# Wartungsanleitung für Fachkräfte = Wartungsanleitung für Kunden ?



## Raydakteur (12 November 2021)

Hallo, mich treibt eine Frage um.

Meine Firma baut große Maschinen und schreibt dafür Betriebsanleitungen, in denen an entsprechender Kapitelstelle steht, dass die Wartung und die Inbetriebnahme nur von unseren Servicekräften bzw. entsprechend geschulten Servicekräften durchzuführen sind. Die Wartungsanleitung und die Inbetriebnahmeanleitung (jeweils ca. 300 Seiten) sind entsprechend für Servicekräfte erstellt und beinhalten Fachinfos. Wenn Kunden Wartungsanleitungen wollen, liefern wir ihnen Kurzversionen der Anleitungen (Überschriften der Kapitel mit vereinfachter Inhaltsangabe). 
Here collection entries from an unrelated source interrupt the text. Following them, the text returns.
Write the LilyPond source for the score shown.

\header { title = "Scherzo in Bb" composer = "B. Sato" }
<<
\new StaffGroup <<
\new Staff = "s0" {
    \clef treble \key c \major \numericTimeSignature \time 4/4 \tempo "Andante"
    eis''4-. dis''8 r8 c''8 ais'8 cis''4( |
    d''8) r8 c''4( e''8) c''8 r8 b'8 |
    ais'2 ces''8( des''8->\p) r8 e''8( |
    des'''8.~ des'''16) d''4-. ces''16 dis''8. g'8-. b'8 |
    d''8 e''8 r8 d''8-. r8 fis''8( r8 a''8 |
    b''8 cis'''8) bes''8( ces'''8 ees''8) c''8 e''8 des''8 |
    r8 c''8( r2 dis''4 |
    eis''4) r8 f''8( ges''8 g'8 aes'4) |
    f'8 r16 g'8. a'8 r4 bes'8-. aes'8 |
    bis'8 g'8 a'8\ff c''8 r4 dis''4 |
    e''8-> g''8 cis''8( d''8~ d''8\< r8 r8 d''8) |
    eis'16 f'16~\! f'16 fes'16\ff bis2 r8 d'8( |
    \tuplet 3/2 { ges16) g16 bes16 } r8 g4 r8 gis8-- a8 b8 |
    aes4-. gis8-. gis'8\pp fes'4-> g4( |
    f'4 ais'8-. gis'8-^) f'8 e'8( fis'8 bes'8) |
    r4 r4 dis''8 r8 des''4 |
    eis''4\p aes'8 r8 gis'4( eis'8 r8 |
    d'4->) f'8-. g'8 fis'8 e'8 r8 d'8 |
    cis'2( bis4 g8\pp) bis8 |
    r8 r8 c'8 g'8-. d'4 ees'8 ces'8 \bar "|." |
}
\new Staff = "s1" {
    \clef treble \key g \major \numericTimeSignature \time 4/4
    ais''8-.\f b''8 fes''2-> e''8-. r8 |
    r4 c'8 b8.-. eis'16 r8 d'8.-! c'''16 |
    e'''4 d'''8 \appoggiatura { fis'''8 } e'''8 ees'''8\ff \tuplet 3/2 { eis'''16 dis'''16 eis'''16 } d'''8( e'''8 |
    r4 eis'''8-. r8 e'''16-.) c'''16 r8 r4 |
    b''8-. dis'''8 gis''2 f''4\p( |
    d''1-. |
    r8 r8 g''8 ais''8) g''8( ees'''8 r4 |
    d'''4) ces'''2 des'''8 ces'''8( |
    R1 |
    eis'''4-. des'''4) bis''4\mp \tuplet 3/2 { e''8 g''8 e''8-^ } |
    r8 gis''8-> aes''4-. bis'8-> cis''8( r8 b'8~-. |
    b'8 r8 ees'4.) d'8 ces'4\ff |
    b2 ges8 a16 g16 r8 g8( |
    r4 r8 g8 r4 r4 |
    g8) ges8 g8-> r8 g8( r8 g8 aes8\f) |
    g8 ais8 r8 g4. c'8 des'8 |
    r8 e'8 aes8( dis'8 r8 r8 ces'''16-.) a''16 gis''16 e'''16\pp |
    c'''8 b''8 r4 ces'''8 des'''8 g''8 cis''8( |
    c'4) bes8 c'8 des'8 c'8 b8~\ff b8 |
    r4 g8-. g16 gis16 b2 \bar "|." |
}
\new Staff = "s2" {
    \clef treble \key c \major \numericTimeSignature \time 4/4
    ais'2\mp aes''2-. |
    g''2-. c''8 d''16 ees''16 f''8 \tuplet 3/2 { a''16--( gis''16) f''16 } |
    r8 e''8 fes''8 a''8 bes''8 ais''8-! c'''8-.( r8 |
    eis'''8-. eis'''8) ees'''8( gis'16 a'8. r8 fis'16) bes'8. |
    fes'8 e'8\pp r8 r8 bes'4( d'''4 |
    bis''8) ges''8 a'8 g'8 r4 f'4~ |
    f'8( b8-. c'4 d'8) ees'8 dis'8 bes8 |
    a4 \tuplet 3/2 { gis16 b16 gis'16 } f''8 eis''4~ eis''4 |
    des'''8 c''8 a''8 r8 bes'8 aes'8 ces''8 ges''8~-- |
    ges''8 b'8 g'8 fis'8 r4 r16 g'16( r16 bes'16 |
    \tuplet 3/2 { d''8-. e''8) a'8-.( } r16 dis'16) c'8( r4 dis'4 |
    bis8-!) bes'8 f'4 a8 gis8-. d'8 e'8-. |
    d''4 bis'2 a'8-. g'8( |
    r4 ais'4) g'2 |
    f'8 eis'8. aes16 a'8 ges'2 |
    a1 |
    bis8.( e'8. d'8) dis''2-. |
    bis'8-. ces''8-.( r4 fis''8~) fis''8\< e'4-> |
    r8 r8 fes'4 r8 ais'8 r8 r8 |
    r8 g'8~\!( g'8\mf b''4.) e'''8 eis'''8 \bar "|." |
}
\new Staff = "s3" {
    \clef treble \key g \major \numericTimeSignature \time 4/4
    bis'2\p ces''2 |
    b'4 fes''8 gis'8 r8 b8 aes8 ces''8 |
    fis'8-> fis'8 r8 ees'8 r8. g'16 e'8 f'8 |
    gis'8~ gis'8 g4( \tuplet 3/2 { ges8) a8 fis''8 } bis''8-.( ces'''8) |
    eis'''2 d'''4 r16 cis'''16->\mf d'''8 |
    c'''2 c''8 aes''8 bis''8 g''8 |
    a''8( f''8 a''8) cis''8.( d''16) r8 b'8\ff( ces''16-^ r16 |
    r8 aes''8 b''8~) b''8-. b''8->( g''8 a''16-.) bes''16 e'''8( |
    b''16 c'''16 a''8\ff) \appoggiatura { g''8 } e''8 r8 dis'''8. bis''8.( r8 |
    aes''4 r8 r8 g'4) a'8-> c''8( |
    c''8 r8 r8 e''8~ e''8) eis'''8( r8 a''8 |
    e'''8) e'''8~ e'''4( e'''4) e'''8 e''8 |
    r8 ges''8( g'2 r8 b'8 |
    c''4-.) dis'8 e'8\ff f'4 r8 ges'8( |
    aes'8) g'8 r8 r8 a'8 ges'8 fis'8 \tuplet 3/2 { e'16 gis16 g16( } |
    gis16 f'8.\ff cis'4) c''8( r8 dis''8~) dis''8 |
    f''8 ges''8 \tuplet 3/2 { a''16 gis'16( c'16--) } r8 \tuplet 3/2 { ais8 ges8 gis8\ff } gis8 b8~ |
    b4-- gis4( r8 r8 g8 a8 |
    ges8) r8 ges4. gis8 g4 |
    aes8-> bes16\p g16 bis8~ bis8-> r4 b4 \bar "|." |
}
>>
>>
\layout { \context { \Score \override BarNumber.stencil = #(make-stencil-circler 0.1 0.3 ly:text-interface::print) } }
Ich frage mich seit längerem, ob das so richtig ist.

Einerseits sagt die Maschinenrichtlinie, dass dem Kunden alle Infos zur Wartung und IB zustehen, andererseits scheint es Usus, das die Infos nur ans geschulte Fachpersonal gehen und der Kunde nichts bzw. Sonderlösungen an die Hand bekommt.* 

Ich habe gelesen, dass man keine Wartungsanleitung an den Kunden ausgeben muss, wenn der eigene Service für die Arbeiten buchbar ist.* *Ich frage mich jetzt, auf welcher rechtlichen Grundlage/Norm dieses Vorgehen fußt.*

Hat da jemand Erfahrung mit?


----------



## holgermaik (12 November 2021)

Raydakteur schrieb:


> *Ich habe gelesen, dass man keine Wartungsanleitung an den Kunden ausgeben muss, wenn der eigene Service für die Arbeiten buchbar ist.* *Ich frage mich jetzt, auf welcher rechtlichen Grundlage/Norm dieses Vorgehen fußt.*


Alles eine Frage des Vertrages.
Das mindeste was du tun musst ist einen Wartungsplan erstellen in der Betriebsanleitung.


----------



## Raydakteur (12 November 2021)

Ja, hatte ich auch schon gehört, dass vertraglich abgemacht wird, was dem Kunden zusteht. Aber ist das der einzige Weg? Alles, nichts, vertraglich geregelt?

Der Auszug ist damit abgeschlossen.